ATP6AP1 drives pyroptosis-mediated immune evasion in hepatocellular carcinoma: a machine learning-guided therapeutic target.

Background: Hepatocellular carcinoma (HCC) remains a major therapeutic challenge due to its immunosuppressive tumor microenvironment (TME) and resistance to immune checkpoint inhibitors (ICIs). Pyroptosis is a form of cell death with complex dual functions in tumor immunity. However, the precise regulatory mechanisms and interactions between pyroptosis and immune evasion in HCC remain poorly understood. This study aimed to elucidate the role of ATP6AP1 in pyroptosis-mediated TME remodeling and its potential as a therapeutic target.
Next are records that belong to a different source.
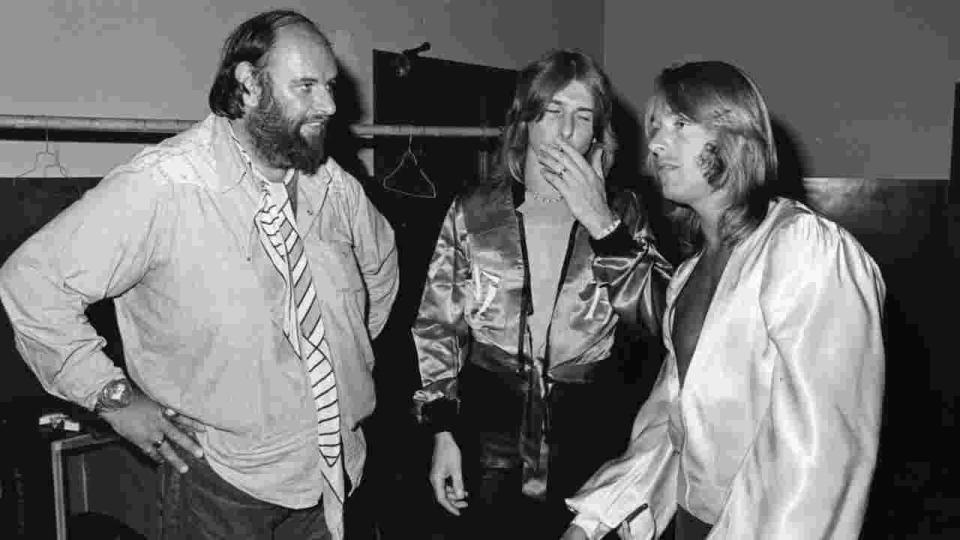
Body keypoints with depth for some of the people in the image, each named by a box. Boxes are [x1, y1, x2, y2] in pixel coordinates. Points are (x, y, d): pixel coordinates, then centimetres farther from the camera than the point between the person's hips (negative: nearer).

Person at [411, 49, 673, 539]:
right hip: (491, 435, 0)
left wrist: (600, 223, -20)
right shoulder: (472, 212, -3)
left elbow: (658, 318, -13)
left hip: (591, 431, 1)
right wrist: (442, 433, -5)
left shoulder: (621, 213, 0)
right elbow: (438, 328, 0)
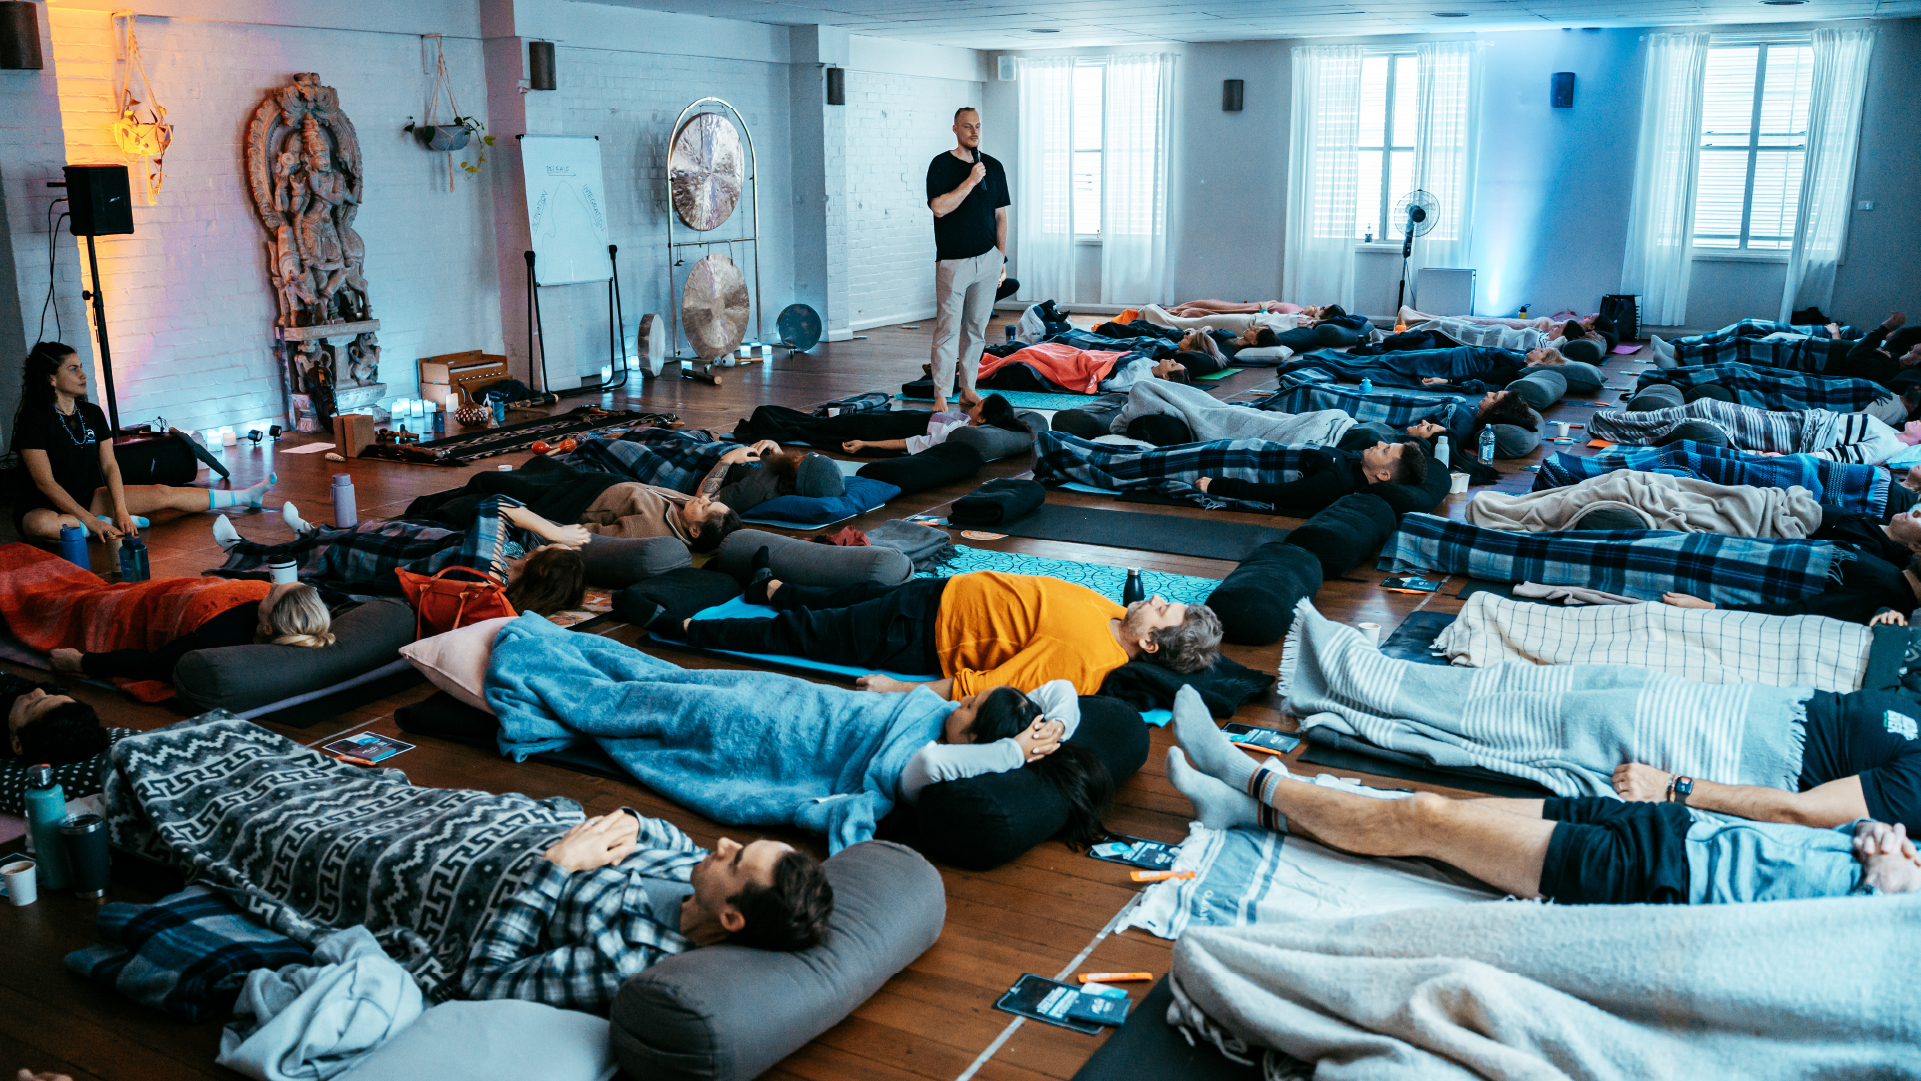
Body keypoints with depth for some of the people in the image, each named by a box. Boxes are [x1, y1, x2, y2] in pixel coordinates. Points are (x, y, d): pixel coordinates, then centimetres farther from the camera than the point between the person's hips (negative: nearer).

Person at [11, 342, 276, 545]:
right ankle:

Methods: We integrated large-scale datasets from TCGA and GEO databases to identify core modules by weighted gene co-expression network analysis (WGCNA), while mutation profiling and survival analysis verified clinical relevance. Multiple machine learning techniques, including GBM (gradient boosting machine), XGBoost (extreme gradient boosting machine), SVM (support vector machine), LASSO (least absolute shrinkage and selection operator) and random forest, as well as functional analysis, were used to systematically investigate the role of ATP6AP1 in HCC. Finally, CIBERSORT was used to analyze the immune infiltration pattern to gain insight into the mechanism.

Results: Through a rigorous multi-algorithm screening process, ATP6AP1 was found to be a highly reliable biomarker with an area under the curve (AUC) of 0.979. We found that it has a recurrent C > T mutation with an incidence of 68%. Notably, its expression level was associated with stage (P < 0.001). We also found that regions with high ATP6AP1 expression were enriched in resting DCS (P < 0.05) and regulatory T cells (P < 0.05), which further promoted immunosuppressed TME.

Conclusions: In our study, the machine learning-trained diagnostic model (AUC = 0.998) and the identified pyroptosis-related core gene ATP6AP1 provided an actionable strategy to overcome immune resistance in HCC. Mechanistically, ATP6AP1 stabilizes V-ATPase, which acidifies lysosomes, impairs antigen presentation, and drives pyroptotic inflammasome activation. This study highlights that ATP6AP1 plays a key role in promoting the lysosomal acidisis-pyroptosis-immunosuppression axis, and targeting ATP6AP1 can reshape the TME and enhance the efficacy of immunotherapy in HCC patients.